● **WRITTEN EXERCISE 1**:
Place the entries between the lines holding "text HARUN YAHYA [187, 1183, 1020, 1246]" and "List each element's", inclusive, into a Markdown table with the columns Row and Entry, leaving out blank lines.

I agree. For me, the personalities more curious of the outside-the-tank environment are the least aggressive, yet also most dominant. The ones who are more focused on stuff inside the tank are most aggressive, yet also least dominant. My theory is they are so focused on the immediacy of their surroundings, it makes them more fretful and thus more aggressive. The more observant ones IMO have observed enough to notice that the weird creature outside the tank that creates light tends to feed them regularly, and aren't as worried and therefore, less aggressive. I think human terms, they probably have higher IQ than the others, which is why I feel like they've ended up in the dominant tier, they are more clever/adaptable. I amy be giving them too much credit, but it's just been my experience, brief and limited as it is.

ETA- I did get mine all reasonably similar sizes, I'm sure that matters too. My smallest is also the very least dominant, and she acts like she has the most to prove, hence her aggressive. The others leave her alone, until she picks a fight, and she can never cash the check her mouth decides to write.


----------



## bniebetta (Feb 26, 2013)

Raincloud said:


> Thanks Mattsbettas, I figured size might matter. With the two females I have now one is smaller and the other is pretty big but my plan was to get others with varying sizes so one wouldn't be the only small one or the only giant.  Though my little black ct female is growing.

(Collected data entries)
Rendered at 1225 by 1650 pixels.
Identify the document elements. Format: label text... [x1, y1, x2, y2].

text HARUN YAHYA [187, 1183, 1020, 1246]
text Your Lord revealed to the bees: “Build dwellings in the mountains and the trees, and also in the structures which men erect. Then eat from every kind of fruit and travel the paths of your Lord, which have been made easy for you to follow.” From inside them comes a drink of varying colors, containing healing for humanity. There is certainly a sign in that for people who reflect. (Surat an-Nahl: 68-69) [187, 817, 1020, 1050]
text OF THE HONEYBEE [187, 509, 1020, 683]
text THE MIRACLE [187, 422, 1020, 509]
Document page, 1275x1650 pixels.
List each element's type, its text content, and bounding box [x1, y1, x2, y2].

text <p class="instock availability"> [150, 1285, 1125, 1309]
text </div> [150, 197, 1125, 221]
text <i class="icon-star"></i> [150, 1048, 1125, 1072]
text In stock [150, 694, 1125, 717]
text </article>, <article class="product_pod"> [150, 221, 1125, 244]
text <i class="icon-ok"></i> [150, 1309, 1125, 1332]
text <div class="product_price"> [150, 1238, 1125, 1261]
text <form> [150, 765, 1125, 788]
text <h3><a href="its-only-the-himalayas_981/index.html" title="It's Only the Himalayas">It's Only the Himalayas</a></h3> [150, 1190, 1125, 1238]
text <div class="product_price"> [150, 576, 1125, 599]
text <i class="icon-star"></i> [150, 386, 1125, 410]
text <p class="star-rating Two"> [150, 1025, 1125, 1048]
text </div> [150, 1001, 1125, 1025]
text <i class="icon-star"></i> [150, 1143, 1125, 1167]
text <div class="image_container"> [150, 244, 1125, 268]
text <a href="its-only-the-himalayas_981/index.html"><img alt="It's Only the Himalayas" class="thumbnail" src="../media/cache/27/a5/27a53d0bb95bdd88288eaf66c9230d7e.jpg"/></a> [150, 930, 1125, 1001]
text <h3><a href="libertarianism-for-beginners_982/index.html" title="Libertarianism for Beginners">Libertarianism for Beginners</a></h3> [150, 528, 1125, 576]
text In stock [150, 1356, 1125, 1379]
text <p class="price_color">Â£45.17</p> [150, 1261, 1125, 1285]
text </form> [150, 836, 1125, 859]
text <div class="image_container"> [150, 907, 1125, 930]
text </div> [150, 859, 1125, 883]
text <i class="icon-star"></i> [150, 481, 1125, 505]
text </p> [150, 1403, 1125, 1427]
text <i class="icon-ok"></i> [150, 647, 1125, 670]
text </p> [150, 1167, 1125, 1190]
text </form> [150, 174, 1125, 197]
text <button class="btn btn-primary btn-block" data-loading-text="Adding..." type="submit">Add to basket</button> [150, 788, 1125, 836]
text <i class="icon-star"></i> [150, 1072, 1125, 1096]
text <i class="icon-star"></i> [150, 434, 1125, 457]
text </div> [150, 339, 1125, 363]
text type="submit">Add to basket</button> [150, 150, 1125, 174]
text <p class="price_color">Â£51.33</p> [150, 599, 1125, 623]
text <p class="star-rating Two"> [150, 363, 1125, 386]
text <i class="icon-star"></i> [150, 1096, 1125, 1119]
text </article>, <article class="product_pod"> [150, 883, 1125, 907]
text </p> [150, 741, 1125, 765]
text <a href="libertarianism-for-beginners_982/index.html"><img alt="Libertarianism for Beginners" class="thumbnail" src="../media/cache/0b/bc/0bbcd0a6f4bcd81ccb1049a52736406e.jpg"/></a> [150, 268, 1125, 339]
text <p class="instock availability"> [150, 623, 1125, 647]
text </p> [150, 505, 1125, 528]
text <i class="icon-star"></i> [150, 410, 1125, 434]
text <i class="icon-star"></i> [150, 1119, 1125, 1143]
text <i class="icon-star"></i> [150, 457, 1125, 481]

● **WRITTEN EXERCISE 2**:
In the fish-tank discussion, which personalities does the writer find to be the least aggressive?

● **PROBLEM SOLUTION 1**:
| Row | Entry |
|---|---|
| 1 | text HARUN YAHYA [187, 1183, 1020, 1246] |
| 2 | text Your Lord revealed to the bees: “Build dwellings in the mountains and the trees, and also in the structures which men erect. Then eat from every kind of fruit and travel the paths of your Lord, which have been made easy for you to follow.” From inside them comes a drink of varying colors, containing healing for humanity. There is certainly a sign in that for people who reflect. (Surat an-Nahl: 68-69) [187, 817, 1020, 1050] |
| 3 | text OF THE HONEYBEE [187, 509, 1020, 683] |
| 4 | text THE MIRACLE [187, 422, 1020, 509] |
| 5 | Document page, 1275x1650 pixels. |
| 6 | List each element's type, its text content, and bounding box [x1, y1, x2, y2]. |

● **PROBLEM SOLUTION 2**:
The ones more curious about the environment outside the tank.